=== Required work ===
Write out the stretch of the items from the line containing "- **Overlap Table:**" through the line containing "## Analysis Tab: Cohort Comparison", reproducing each line verbatim.

=== Supplied entries ===
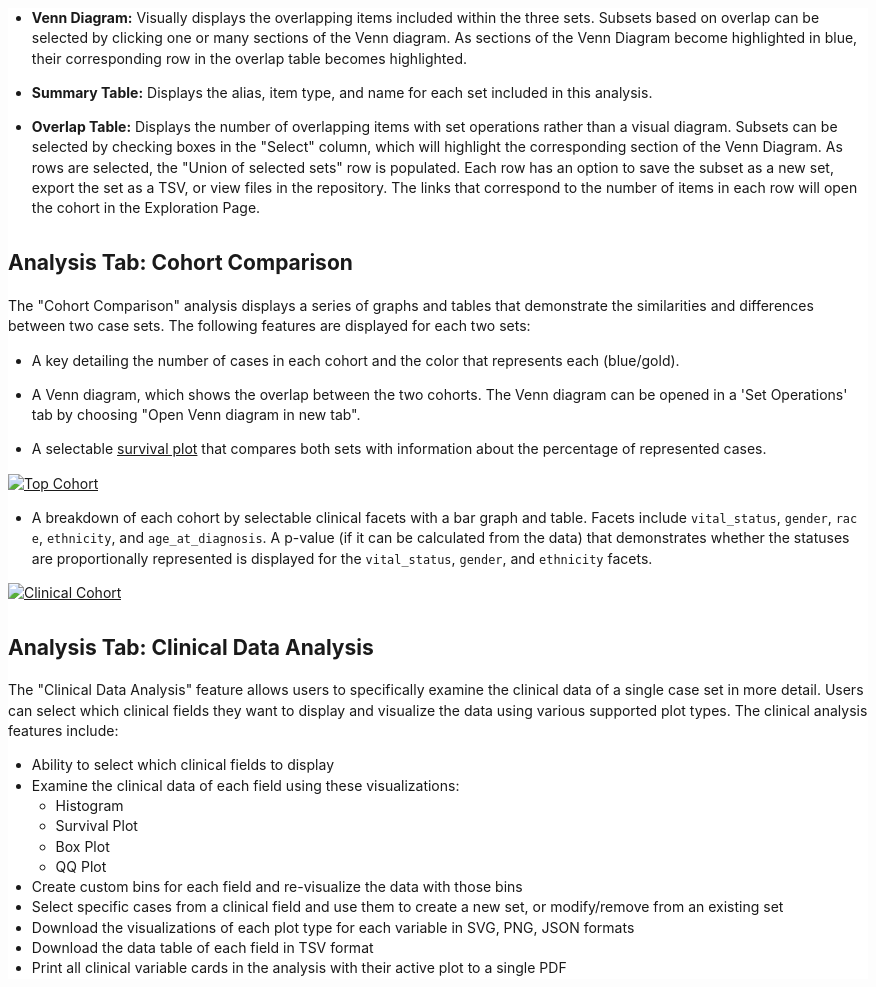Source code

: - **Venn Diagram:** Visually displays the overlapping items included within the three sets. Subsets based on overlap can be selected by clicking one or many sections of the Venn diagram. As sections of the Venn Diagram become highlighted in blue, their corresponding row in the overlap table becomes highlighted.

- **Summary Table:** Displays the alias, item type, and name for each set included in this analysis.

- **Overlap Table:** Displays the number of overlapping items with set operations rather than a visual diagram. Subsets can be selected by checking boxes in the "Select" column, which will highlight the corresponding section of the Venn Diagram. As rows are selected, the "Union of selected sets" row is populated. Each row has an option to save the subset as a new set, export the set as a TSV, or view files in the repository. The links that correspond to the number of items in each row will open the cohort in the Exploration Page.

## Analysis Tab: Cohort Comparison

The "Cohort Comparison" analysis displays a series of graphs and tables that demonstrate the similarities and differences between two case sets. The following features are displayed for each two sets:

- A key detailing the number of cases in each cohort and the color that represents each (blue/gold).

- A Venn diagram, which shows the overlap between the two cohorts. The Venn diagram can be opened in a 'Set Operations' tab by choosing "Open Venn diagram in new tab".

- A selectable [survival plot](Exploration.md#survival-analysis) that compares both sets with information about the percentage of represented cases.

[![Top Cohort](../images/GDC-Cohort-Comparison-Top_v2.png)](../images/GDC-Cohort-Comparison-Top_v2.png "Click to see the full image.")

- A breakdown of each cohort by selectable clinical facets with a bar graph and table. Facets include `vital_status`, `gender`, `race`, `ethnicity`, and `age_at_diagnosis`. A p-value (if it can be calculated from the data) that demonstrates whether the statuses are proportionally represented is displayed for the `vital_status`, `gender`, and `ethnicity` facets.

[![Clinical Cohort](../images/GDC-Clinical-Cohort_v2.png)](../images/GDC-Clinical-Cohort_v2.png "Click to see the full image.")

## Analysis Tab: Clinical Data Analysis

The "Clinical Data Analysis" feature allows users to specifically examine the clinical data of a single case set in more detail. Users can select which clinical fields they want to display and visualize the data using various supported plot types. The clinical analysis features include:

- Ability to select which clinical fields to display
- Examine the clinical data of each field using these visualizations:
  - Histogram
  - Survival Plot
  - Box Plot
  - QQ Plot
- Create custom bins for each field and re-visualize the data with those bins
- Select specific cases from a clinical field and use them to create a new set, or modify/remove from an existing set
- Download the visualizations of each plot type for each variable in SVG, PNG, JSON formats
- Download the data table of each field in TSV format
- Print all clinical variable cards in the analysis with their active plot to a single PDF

=== Task response ===
- **Overlap Table:** Displays the number of overlapping items with set operations rather than a visual diagram. Subsets can be selected by checking boxes in the "Select" column, which will highlight the corresponding section of the Venn Diagram. As rows are selected, the "Union of selected sets" row is populated. Each row has an option to save the subset as a new set, export the set as a TSV, or view files in the repository. The links that correspond to the number of items in each row will open the cohort in the Exploration Page.

## Analysis Tab: Cohort Comparison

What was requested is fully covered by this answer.